= CONSIGNES =
1. Répondez à ces questions sur le texte « Invisible war » :
(a) Quelle œuvre d'art nous rappelle la tragédie du petit village basque, selon la citation ?
(b) De quel ouvrage de Jean Clair cette citation est-elle tirée ?
(c) Quel artiste a senti la nécessité de s'engager dans ses projets picturaux ?
2. Dénombrez les lignes des entrées qui contiennent la chaîne « การย », en tenant compte de la casse. Indiquez seulement le nombre.

Invisible war (detail)

« C'est une oeuvre d'art, Guernica, qui nous rappelle aujourd'hui, et plus de soixante ans après qu'elle a eu lieu, la tragédie du petit village basque, non pas les journaux du temps ni l'histoire savante des manuels. L'oeuvre d'art, aujourd'hui comme autrefois, peut porter témoignage d'une façon aveuglante et définitive, là où les autres moyens ne sont que de pauvre et fugace, ou difficile, information ».
(Jean Clair, La responsabilité de l'artiste, p.19)

La nécessité de figurer

On peut penser que depuis ses origines la peinture à partie liée avec la mort et qu'elle s'est évertuée de domestiquer les forces du mal et de témoigner d'une possible reconstruction. C'est peut-être ainsi que Bruce Clarke a senti la nécessité de s'engager dans ses projets picturaux. Si l'engagement politique peut être différent de ce qui se passe dans la création plastique, il peut néanmoins en permettre le surgissement, comme si le besoin de « figurer », de donner figure à ce qui ne peut se laisser voir, était soudain urgent et primordial. La scène primitive serait-elle alors la scène figurative ? Le besoin de "re-présenter" prendrait ainsi le dessus pour apaiser la violence des images insupportables ou refoulées au fond de la mémoire.

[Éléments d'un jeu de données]
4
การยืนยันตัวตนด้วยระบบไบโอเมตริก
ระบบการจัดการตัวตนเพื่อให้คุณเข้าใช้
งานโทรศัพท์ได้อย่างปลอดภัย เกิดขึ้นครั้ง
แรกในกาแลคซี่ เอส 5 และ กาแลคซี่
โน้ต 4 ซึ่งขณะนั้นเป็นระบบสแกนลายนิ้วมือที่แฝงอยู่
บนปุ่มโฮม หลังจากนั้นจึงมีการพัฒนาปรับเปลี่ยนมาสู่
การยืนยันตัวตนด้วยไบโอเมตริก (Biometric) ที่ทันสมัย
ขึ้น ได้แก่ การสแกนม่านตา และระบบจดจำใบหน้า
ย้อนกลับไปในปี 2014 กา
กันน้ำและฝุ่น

= RÉPONSES =
1.
(a) Guernica
(b) La responsabilité de l'artiste
(c) Bruce Clarke

2. 2